>> begin GIVEN PASSAGE

The trader had a much easier task when he came to consider the question of the insurance on the cargo. At first it seems to have been the practice to effect an insurance of the entire intended voyage, with the option of touching in an American port; but finally they came to adopt the much safer plan of insuring the two parts of the voyage as two dif ferent transactions-in the first part the neutral port appeared to be the final destination, and in the other it was the original starting place of the vessel. It would seem hardly relevant for our purpose to continue

the detailed account of the minute precautions adopted by the traders in order to show what they did not have, namely, an intention to incorporate the goods in the general stock of the country. Suffice it to say that in time the English courts came to consider the circumstances of the cargo and the payment of the duties as insufficient evidence of a bona fide importation into a neutral port.8

It was not until the beginning of the nineteenth century that Sir William Scott and Sir W. Grant dealt with the practice, condemning it in the most unequivocal language, the former in The Maria, and the latter in The William; 10 and thus the theory was firmly established that in such cases the two voyages were in reality parts of one and the same transaction in which a forbidden cargo was taken to a forbidden destination.

>> end GIVEN PASSAGE

WRITTEN REQUEST 1 » Rewrite the stretch of the passage on neutral-port trading from "the detailed account" through "a forbidden destination.", replacing "traders" with "merchants".
WRITTEN REQUEST 2 » According to the passage on neutral-port trading, in which case did Sir William Scott condemn the practice, and in which did Sir W. Grant?
WRITTEN REQUEST 3 » Write what comes next in the passage on neutral-port trading, picking up after its final sentence.

>> begin ROWS

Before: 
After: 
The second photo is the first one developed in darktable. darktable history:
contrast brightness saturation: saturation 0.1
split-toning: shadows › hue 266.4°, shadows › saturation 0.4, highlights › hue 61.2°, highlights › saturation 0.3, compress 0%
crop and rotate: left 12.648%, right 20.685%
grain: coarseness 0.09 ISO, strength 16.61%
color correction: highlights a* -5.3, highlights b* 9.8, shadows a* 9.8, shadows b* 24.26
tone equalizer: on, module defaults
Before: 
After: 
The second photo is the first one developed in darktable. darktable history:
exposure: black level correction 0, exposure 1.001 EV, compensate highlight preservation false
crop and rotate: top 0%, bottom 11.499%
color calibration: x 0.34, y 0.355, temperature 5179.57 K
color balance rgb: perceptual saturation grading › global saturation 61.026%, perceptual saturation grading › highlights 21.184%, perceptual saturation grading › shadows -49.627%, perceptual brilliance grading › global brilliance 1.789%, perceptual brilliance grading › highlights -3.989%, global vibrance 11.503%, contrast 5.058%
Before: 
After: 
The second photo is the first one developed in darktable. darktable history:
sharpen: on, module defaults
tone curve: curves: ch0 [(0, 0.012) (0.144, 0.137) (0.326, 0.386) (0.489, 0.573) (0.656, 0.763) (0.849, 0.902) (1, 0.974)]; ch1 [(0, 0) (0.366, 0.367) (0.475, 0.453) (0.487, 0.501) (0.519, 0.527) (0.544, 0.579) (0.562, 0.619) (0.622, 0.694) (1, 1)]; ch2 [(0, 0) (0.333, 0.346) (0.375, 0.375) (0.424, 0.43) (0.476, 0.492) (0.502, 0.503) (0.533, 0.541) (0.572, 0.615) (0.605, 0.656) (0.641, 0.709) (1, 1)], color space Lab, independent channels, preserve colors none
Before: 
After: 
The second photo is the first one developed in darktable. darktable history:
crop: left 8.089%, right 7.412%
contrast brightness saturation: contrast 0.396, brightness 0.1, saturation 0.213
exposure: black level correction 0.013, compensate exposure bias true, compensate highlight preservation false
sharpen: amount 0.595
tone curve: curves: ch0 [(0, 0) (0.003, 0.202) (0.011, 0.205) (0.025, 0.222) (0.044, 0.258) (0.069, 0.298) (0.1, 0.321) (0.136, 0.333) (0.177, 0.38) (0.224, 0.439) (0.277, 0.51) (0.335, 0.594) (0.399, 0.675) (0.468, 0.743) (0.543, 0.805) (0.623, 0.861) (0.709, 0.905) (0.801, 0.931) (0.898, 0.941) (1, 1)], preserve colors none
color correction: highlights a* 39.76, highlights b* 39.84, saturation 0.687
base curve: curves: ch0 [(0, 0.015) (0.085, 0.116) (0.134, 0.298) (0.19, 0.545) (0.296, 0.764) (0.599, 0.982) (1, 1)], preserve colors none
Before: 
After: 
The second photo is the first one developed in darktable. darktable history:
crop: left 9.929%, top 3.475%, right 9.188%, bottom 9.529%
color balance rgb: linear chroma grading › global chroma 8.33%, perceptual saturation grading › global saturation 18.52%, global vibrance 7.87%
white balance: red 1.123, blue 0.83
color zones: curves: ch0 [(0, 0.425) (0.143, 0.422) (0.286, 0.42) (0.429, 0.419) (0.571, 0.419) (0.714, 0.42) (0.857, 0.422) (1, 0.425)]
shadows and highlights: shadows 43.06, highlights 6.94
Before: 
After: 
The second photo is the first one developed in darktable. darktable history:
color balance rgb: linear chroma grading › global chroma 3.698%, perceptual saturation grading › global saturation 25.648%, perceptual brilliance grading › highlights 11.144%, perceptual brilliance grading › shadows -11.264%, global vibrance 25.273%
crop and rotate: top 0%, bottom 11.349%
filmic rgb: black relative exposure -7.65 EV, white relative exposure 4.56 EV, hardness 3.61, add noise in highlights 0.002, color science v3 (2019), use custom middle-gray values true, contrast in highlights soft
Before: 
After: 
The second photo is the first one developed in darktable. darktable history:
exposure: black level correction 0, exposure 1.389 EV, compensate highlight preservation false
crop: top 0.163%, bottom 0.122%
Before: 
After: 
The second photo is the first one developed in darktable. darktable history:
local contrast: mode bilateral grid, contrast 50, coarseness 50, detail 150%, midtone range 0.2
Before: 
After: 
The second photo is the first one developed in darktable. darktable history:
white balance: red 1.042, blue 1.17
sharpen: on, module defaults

>> end ROWS

ANSWER 1 »
the detailed account of the minute precautions adopted by the merchants in order to show what they did not have, namely, an intention to incorporate the goods in the general stock of the country. Suffice it to say that in time the English courts came to consider the circumstances of the cargo and the payment of the duties as insufficient evidence of a bona fide importation into a neutral port.8

It was not until the beginning of the nineteenth century that Sir William Scott and Sir W. Grant dealt with the practice, condemning it in the most unequivocal language, the former in The Maria, and the latter in The William; 10 and thus the theory was firmly established that in such cases the two voyages were in reality parts of one and the same transaction in which a forbidden cargo was taken to a forbidden destination.

ANSWER 2 » Sir William Scott condemned it in The Maria, and Sir W. Grant in The William.

ANSWER 3 »
III

The mere recital of the facts that brought the theory into existence would seem in itself a sufficient justification for its application in connection with the carriage of colonial trade to the mother country. It may perhaps be objected that the rule was a hindrance to neutral commerce and that consequently great hardships were placed upon traders; but the state of international law at the time with which we are dealing was such that it cannot be said that injustice was in any way inflicted on them by the belligerent who caused the enforcement of the doctrine, and therefore, as long as those circumstances continued, any condemnations under it cannot but be pronounced to have been perfectly legal. But whatever may be the opinion with regard to the application of the theory to colonial trade, it cannot be doubted that the principle embodied in the doctrine is sound in itself. It is hardly necessary to point out that the circumstances which called for the enunciation of the famous doctrine are not likely to arise again, for nearly all the members of the international family have long abandoned the practice of monopolizing their colonial trade, and, according to the Declaration of Paris of 1856,

8 See the case of The Enoch and The Rowena, July 23, 1805, cited by Sir William Scott in The Maria, Roscoe, Reports of Prize Cases, Vol. 1, p. 497.

Roscoe, op. cit., p. 497.

10 Roscoe, op. cit., p. 505.

neutral vessels have the right to carry enemy property with the exception of contraband of war.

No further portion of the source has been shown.